Although the thyratrons of the above described embodiments have a substantially cylindrical symmetry the invention can be applied to the thyratrons of other geometries, for example such as the so-called linear geometry akin to a rail gap.

Claims

1. A thyratron comprising: an anode, a control grid and an intermediate grid located between said anode and said control grid, the intermediate grid being arranged to partly enclose a volume of gas filling and to be at cathode potential during operation, the intermediate grid having a surface with an aperture through which the volume of gas filling communicates with the region outside the intermediate grid, the surface with the aperture being disposed so that it does not directly face the anode, whereby, when the thyratron is in a conducting state, at least a substantial part of the current is derived from the said volume of gas filling.

2. A thyratron as claimed in claim 1 and wherein the intermediate grid comprises a first portion and a second portion arranged in substantially parallel first and second different planes respectively.

3. A thyratron as claimed in claim 2 and wherein said first portion comprises a first disc member surrounded by a first annular member and separated from it by an arcuate aperture, and the second portion comprises a second disc member surrounded by a second annular member and separated from it by an annular aperture, one of the first and second disc members having the surface with the aperture.

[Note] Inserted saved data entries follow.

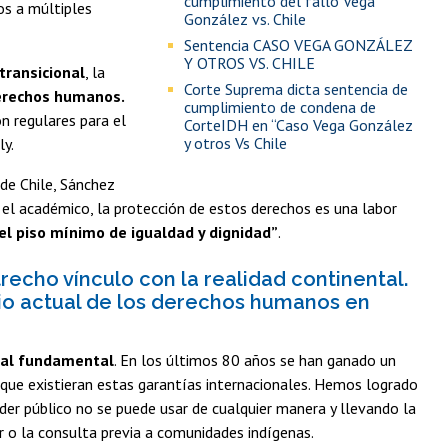
cumplimiento del fallo Vega
os a múltiples
González vs. Chile
Sentencia CASO VEGA GONZÁLEZ
Y OTROS VS. CHILE
 transicional
, la
Corte Suprema dicta sentencia de
erechos humanos.
cumplimiento de condena de
n regulares para el
CorteIDH en “Caso Vega González
y otros Vs Chile
y.
 de Chile, Sánchez
a el académico, la protección de estos derechos es una labor
el piso mínimo de igualdad y dignidad”
.
echo vínculo con la realidad continental.
io actual de los derechos humanos en
ural fundamental
. En los últimos 80 años se han ganado un
a que existieran estas garantías internacionales. Hemos logrado
der público no se puede usar de cualquier manera y llevando la
r o la consulta previa a comunidades indígenas.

4. A thyratron as claimed in claim 3 and wherein said arcuate aperture and said annular aperture are coaxial and offset from one another.

5. A thyratron as claimed in claim 1 and wherein said control grid is positioned between said intermediate grid and a cylindrical structure, said cylindrical structure being substantially coaxial with the longitudinal axis of the thyratron and being arranged to be at cathode potential during operation.

6. A thyratron as claimed in claim 1 and wherein said anode is arranged to partly enclose a volume of gas filling.

7. A thyratron as claimed in claim 6 and wherein said anode comprises first and second portions arranged to lie in substantially parallel respective planes.

8. A thyratron as claimed in claim 1 and wherein the surface with the aperture directly faces the control grid.

9. A thyratron as claimed in claim 1 and wherein the current that is derived from the volume of gas filling flows through the aperture.